The resulting mapping would then be converted to a Decode Value type for future filters to play with.

This is just a sketch of an idea and would take some work to implement, but I think getting away from the artificial "define parsers in go and work with them in fq" duality feels way more elegant to me.

Thanks for examples and your thought. I think we're quite close to each other how it could be done:

To keep the syntax jq compatible and also to not have to modify gojq more then needed (fq's fork is here https://github.com/wader/gojq) i've experimented with something similar but use syntax that look like this:

decode(
  ( .type = utf8(4)
  | read32 as $length
  | .length = $length
  | .data = raw($length-4)
  )
)

One way to implement this is to an AST-write of all decode/1 calls where the first argument is not a string. So for example the above could end up something like:

_decode(
  ( _new_stateful_decoder as $_decoder0
  | ( .type = _decode_utf8($_decoder0; 4)
    | _decode_read32($_decoder0) as $length
    | .length = $length
    | .data = raw($_decoder0; $length-4)
    )
  )
)

so it would be a combination of a AST-write (in jq probably) and bunch of native go functions. "intermediate" decode values should be normal decode values so they can be used as normal in expression etc. utf8/1, raw/1 are names that are only allowed inside decode(...) to not clutter the normal namespace. Rewrite to pass the state thingy as an argument instead of input to not clutter input.

Some good things, problems and unknowns with this:

How to handle fork/backtrack, ex: decode(.a = (read8, read16))? should produce two outputs? if not the jq variants allowed inside decode(...) would have to be subset somehow, not so neat. Also a binding to decode value needs to be figured out.
Would be nice if decode(be32) worked i think?
What would decode decode(.a = {a: read8, b: read16}) mean? also one thing to take into account might be that gojq object key order (try gojq -n '{b: ("b" | debug), a: ("a" | debug)}'). Maybe can workaround with ASR-write into some kind of array of pairs?
Symbol mapping would be nice. Sadly jq only has string keys. Workaround could be to have some kind of fuzzy type decode(.a = read8({"0": "a", "0x1": "b"})) etc? support map using a function? decode(.a = read8(.+10))?
Some kind cow-on-change decode value is needed, also thinks like gap fields complicate things. When should they be filled in if at all? only for decode values that are outputted from decode but not "intermediate" somehow?
Sub format decode using nested .a = decode("id3v2")?
Seek i haven't thought about yet
Lots more, can add more once i remember things

Some other simpler alternatives i've played around with is allowing some jq subset like decode({a: u32, b: utf8(4)}) and not much more. But it feels very limited, maybe one could support limited support referencing other fields using some kind of .data = raw($parent.length+4) etc? feels weird.

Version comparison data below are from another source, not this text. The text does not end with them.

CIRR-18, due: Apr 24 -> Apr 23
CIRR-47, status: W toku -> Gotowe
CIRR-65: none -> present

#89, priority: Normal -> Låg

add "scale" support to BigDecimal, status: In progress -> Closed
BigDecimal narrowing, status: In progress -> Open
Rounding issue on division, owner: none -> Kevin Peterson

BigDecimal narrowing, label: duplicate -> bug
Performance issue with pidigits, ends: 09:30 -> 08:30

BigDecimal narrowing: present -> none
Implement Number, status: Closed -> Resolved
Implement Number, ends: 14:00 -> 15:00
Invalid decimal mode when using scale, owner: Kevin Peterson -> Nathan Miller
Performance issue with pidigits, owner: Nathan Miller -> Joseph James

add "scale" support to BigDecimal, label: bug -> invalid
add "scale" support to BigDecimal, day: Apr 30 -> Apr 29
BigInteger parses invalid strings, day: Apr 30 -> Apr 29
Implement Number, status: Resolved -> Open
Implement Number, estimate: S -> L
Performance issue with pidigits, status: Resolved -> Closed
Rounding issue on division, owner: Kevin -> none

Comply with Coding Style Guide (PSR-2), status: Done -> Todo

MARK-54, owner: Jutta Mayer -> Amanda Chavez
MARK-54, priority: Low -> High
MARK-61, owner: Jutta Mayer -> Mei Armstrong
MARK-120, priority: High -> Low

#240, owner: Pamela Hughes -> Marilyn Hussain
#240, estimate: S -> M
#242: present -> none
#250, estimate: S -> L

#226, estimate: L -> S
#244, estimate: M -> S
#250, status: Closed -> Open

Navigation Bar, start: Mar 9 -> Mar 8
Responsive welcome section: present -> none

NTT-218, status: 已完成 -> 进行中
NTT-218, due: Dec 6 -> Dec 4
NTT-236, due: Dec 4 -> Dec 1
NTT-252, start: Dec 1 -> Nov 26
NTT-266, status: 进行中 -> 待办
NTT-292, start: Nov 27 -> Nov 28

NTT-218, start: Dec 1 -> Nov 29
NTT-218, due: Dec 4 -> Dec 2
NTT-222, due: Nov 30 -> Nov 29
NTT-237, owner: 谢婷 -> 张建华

Note that this also disregards that fq's internals have quite a lot of short cuts and hacks that might needs to be fixed along the way :)

Also i think there will still be a case for having decoders written in go for various reasons, performance, complex formats details like mp4 sample tables might be easer to deal with in go, pcap format reuses existing go code for tcp-reassembly etc.